## PROBLEM STATEMENT
The required output is the exact text of the lines from the line containing "- Ondas Mecánicas.pdf</a></li>" through the final line below, inclusive, without pictures.

## Stored dataset items
* * * * * * * * *
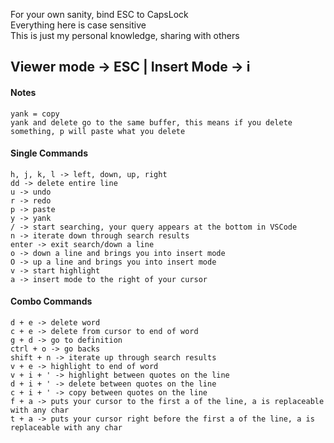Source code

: For your own sanity, bind ESC to CapsLock\
Everything here is case sensitive\
This is just my personal knowledge, sharing with others

## Viewer mode -> ESC | Insert Mode -> i
#### Notes
    yank = copy
    yank and delete go to the same buffer, this means if you delete something, p will paste what you delete
#### Single Commands
    h, j, k, l -> left, down, up, right
    dd -> delete entire line
    u -> undo
    r -> redo
    p -> paste
    y -> yank
    / -> start searching, your query appears at the bottom in VSCode
    n -> iterate down through search results
    enter -> exit search/down a line
    o -> down a line and brings you into insert mode
    O -> up a line and brings you into insert mode
    v -> start highlight
    a -> insert mode to the right of your cursor
    
#### Combo Commands
    d + e -> delete word
    c + e -> delete from cursor to end of word
    g + d -> go to definition
    ctrl + o -> go backs
    shift + n -> iterate up through search results
    v + e -> highlight to end of word
    v + i + ' -> highlight between quotes on the line
    d + i + ' -> delete between quotes on the line 
    c + i + ' -> copy between quotes on the line
    f + a -> puts your cursor to the first a of the line, a is replaceable with any char
    t + a -> puts your cursor right before the first a of the line, a is replaceable with any char
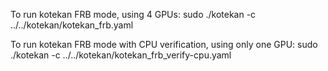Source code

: To run kotekan FRB mode, using 4 GPUs:
sudo ./kotekan -c ../../kotekan/kotekan_frb.yaml

To run kotekan FRB mode with CPU verification, using only one GPU:
sudo ./kotekan -c ../../kotekan/kotekan_frb_verify-cpu.yaml

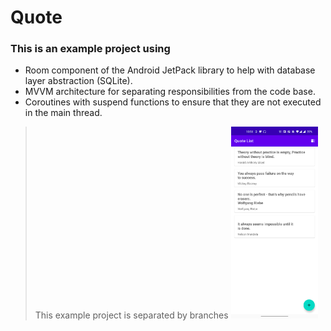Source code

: # Quote
### This is an example project using

  - Room component of the Android JetPack library to help with database layer abstraction (SQLite).
  - MVVM architecture for separating responsibilities from the code base.
  - Coroutines with suspend functions to ensure that they are not executed in the main thread.

> This example project is separated by branches
<img src="https://github.com/F4bioo/Quote/blob/master/screen_capture.png" width="30%"></img>

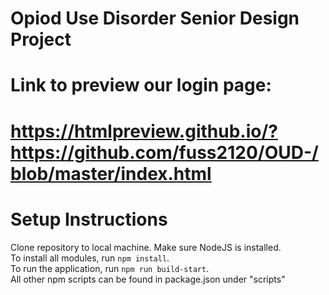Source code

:# Opiod Use Disorder Senior Design Project

# Link to preview our login page:
# https://htmlpreview.github.io/?https://github.com/fuss2120/OUD-/blob/master/index.html

# Setup Instructions
Clone repository to local machine. Make sure NodeJS is installed. <br/>
To install all modules, run `npm install`. <br/>
To run the application, run `npm run build-start`. <br/>
All other npm scripts can be found in package.json under "scripts" <br/>
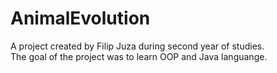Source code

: # AnimalEvolution

A project created by Filip Juza during second year of studies.  
The goal of the project was to learn OOP and Java languange.

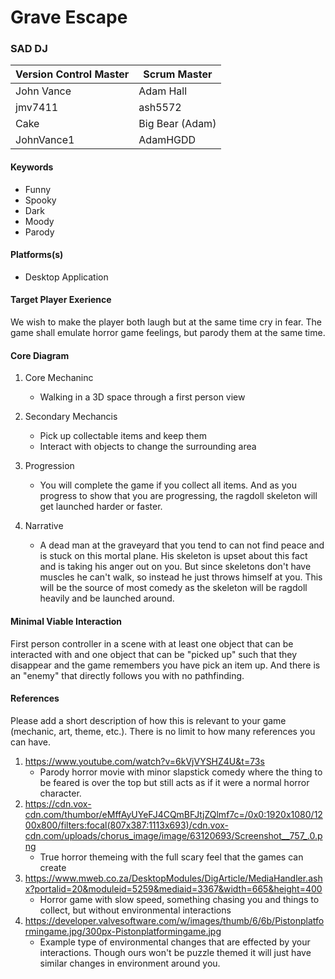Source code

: # Grave Escape

### SAD DJ

| Version Control Master | Scrum Master    |
| ---------------------- | --------------- |
| John Vance             | Adam Hall       |
| jmv7411                | ash5572         |
| Cake                   | Big Bear (Adam) |
| JohnVance1             | AdamHGDD        |

#### Keywords

-   Funny
-   Spooky
-   Dark
-   Moody
-   Parody

#### Platforms(s)

-   Desktop Application

#### Target Player Exerience

We wish to make the player both laugh but at the same time cry in fear. The game shall emulate horror game feelings, but parody them at the same time.

#### Core Diagram

1.  Core Mechaninc

    -   Walking in a 3D space through a first person view

2.  Secondary Mechancis

    -   Pick up collectable items and keep them
    -   Interact with objects to change the surrounding area


3.  Progression

    -   You will complete the game if you collect all items. And as you progress to show that you are progressing, the ragdoll skeleton will get launched harder or faster.

4.  Narrative

    -   A dead man at the graveyard that you tend to can not find peace and is stuck on this mortal plane. His skeleton is upset about this fact and is taking his anger out on you. But since skeletons don't have muscles he can't walk, so instead he just throws himself at you. This will be the source of most comedy as the skeleton will be ragdoll heavily and be launched around.

#### Minimal Viable Interaction

First person controller in a scene with at least one object that can be interacted with and one object that can be "picked up" such that they disappear and the game remembers you have pick an item up. And there is an "enemy" that directly follows you with  no pathfinding.

#### References

Please add a short description of how this is relevant to your game (mechanic, art, theme, etc.). There is no limit to how many references you can have.

1.  https://www.youtube.com/watch?v=6kVjVYSHZ4U&t=73s
    -  Parody horror movie with minor slapstick comedy where the thing to be feared is over the top but still acts as if it were a normal horror character.
2.  https://cdn.vox-cdn.com/thumbor/eMffAyUYeFJ4CQmBFJtjZQlmf7c=/0x0:1920x1080/1200x800/filters:focal(807x387:1113x693)/cdn.vox-cdn.com/uploads/chorus_image/image/63120693/Screenshot__757_.0.png
    -  True horror themeing with the full scary feel that the games can create
3. https://www.mweb.co.za/DesktopModules/DigArticle/MediaHandler.ashx?portalid=20&moduleid=5259&mediaid=3367&width=665&height=400
    -  Horror game with slow speed, something chasing you and things to collect, but without environmental interactions
4.  https://developer.valvesoftware.com/w/images/thumb/6/6b/Pistonplatformingame.jpg/300px-Pistonplatformingame.jpg
    -  Example type of environmental changes that are effected by your interactions. Though ours won't be puzzle themed it will just have similar changes in environment around you.
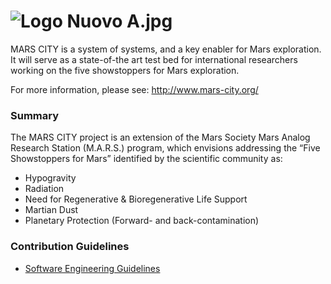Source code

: # ![Logo Nuovo A.jpg](https://user-images.githubusercontent.com/17204042/34071258-9e00ad4e-e299-11e7-88e4-e83583e3d8ff.png) #

MARS CITY  is a system of systems, and a key enabler for Mars exploration. It will serve as a state-of-the art test bed for international researchers working on the five showstoppers for Mars exploration.

For more information, please see: http://www.mars-city.org/

### Summary ###

The MARS CITY  project is an extension of the Mars Society Mars Analog Research Station (M.A.R.S.) program, which envisions addressing the “Five Showstoppers for Mars” identified by the scientific community as:

* Hypogravity
* Radiation
* Need for Regenerative & Bioregenerative Life Support
* Martian Dust
* Planetary Protection (Forward- and back-contamination)

### Contribution Guidelines 

* [Software Engineering Guidelines](http://eras.readthedocs.org/en/latest/doc/guidelines.html)
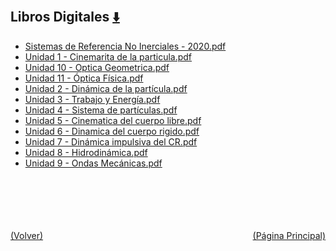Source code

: 
<html>
<body>
<h2>Libros Digitales <a href="https://downgit.github.io/#/home?url=https://github.com/Apuntes-FIUBA/Apuntes-Electronica/tree/main/82 - Física/8201 - Fisica I/Libros Digitales" style="font-size:20px">  ⬇️ </a></h2>
<ul>
    <li><a href="Sistemas de Referencia No Inerciales - 2020.pdf">Sistemas de Referencia No Inerciales - 2020.pdf</a></li>
    <li><a href="Unidad 1 - Cinemarita de la particula.pdf">Unidad 1 - Cinemarita de la particula.pdf</a></li>
    <li><a href="Unidad 10 - Optica Geometrica.pdf">Unidad 10 - Optica Geometrica.pdf</a></li>
    <li><a href="Unidad 11 - Óptica Física.pdf">Unidad 11 - Óptica Física.pdf</a></li>
    <li><a href="Unidad 2 - Dinámica de la partícula.pdf">Unidad 2 - Dinámica de la partícula.pdf</a></li>
    <li><a href="Unidad 3 - Trabajo y Energía.pdf">Unidad 3 - Trabajo y Energía.pdf</a></li>
    <li><a href="Unidad 4 - Sistema de partículas.pdf">Unidad 4 - Sistema de partículas.pdf</a></li>
    <li><a href="Unidad 5 - Cinematica del cuerpo libre.pdf">Unidad 5 - Cinematica del cuerpo libre.pdf</a></li>
    <li><a href="Unidad 6  -  Dinamica del cuerpo rigido.pdf">Unidad 6  -  Dinamica del cuerpo rigido.pdf</a></li>
    <li><a href="Unidad 7 - Dinámica impulsiva del CR.pdf">Unidad 7 - Dinámica impulsiva del CR.pdf</a></li>
    <li><a href="Unidad 8 - Hidrodinámica.pdf">Unidad 8 - Hidrodinámica.pdf</a></li>
    <li><a href="Unidad 9 - Ondas Mecánicas.pdf">Unidad 9 - Ondas Mecánicas.pdf</a></li>
</ul>
</body>
</html>

















<br><br><br><br><br><a href="../" style="float: left">(Volver)</a> <a href="https://apuntes-fiuba.github.io/Apuntes-Electronica" style="float: right">(Página Principal)</a>

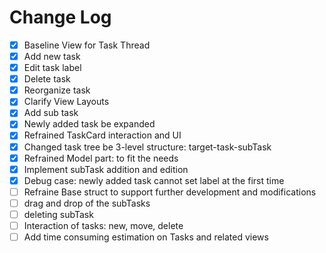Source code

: #  Change Log


- [x] Baseline View for Task Thread
- [x] Add new task
- [x] Edit task label
- [x] Delete task
- [x] Reorganize task
- [x] Clarify View Layouts
- [x] Add sub task
- [x] Newly added task be expanded
- [x] Refrained TaskCard interaction and UI
- [x] Changed task tree be 3-level structure: target-task-subTask
- [x] Refrained Model part: to fit the needs
- [x] Implement subTask addition and edition
- [x] Debug case: newly added task cannot set label at the first time
- [ ] Refraine Base struct to support further development and modifications
- [ ] drag and drop of the subTasks
- [ ] deleting subTask
- [ ] Interaction of tasks: new, move, delete
- [ ] Add time consuming estimation on Tasks and related views
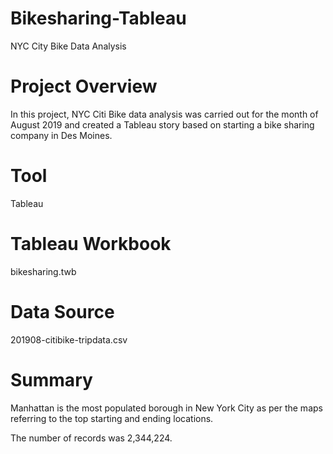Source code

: # Bikesharing-Tableau
NYC City Bike Data Analysis

# Project Overview
In this project, NYC Citi Bike data analysis was carried out for the month of August 2019 and created a Tableau story based on starting a bike sharing company in Des Moines.

# Tool
Tableau

# Tableau Workbook
bikesharing.twb

# Data Source
201908-citibike-tripdata.csv

# Summary

Manhattan is the most populated borough in New York City as per the maps referring to the top starting and ending locations.

The number of records was 2,344,224.



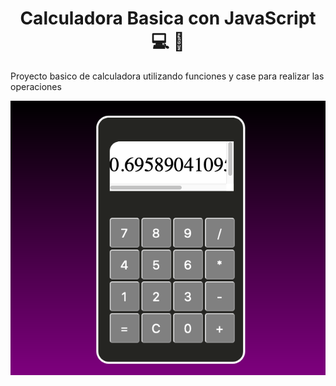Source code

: <h1 align="center"> Calculadora Basica con JavaScript 💻 📱</h1>

<p>Proyecto basico de calculadora utilizando funciones y case para
realizar las operaciones</p>

<img src="https://github.com/iDvloper/calculadoraWeb/blob/master/img/viewCalculadora.png" align="middle">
* * * * * * * * *
## TASK OUTPUT
    <li><a href="Unidad 9 - Ondas Mecánicas.pdf">Unidad 9 - Ondas Mecánicas.pdf</a></li>
</ul>
</body>
</html>

















<br><br><br><br><br><a href="../" style="float: left">(Volver)</a> <a href="https://apuntes-fiuba.github.io/Apuntes-Electronica" style="float: right">(Página Principal)</a>

Source code

: #  Change Log


- [x] Baseline View for Task Thread
- [x] Add new task
- [x] Edit task label
- [x] Delete task
- [x] Reorganize task
- [x] Clarify View Layouts
- [x] Add sub task
- [x] Newly added task be expanded
- [x] Refrained TaskCard interaction and UI
- [x] Changed task tree be 3-level structure: target-task-subTask
- [x] Refrained Model part: to fit the needs
- [x] Implement subTask addition and edition
- [x] Debug case: newly added task cannot set label at the first time
- [ ] Refraine Base struct to support further development and modifications
- [ ] drag and drop of the subTasks
- [ ] deleting subTask
- [ ] Interaction of tasks: new, move, delete
- [ ] Add time consuming estimation on Tasks and related views
Source code

: # Bikesharing-Tableau
NYC City Bike Data Analysis

# Project Overview
In this project, NYC Citi Bike data analysis was carried out for the month of August 2019 and created a Tableau story based on starting a bike sharing company in Des Moines.

# Tool
Tableau

# Tableau Workbook
bikesharing.twb

# Data Source
201908-citibike-tripdata.csv

# Summary

Manhattan is the most populated borough in New York City as per the maps referring to the top starting and ending locations.

The number of records was 2,344,224.



Source code

: <h1 align="center"> Calculadora Basica con JavaScript 💻 📱</h1>

<p>Proyecto basico de calculadora utilizando funciones y case para
realizar las operaciones</p>

<img src="https://github.com/iDvloper/calculadoraWeb/blob/master/img/viewCalculadora.png" align="middle">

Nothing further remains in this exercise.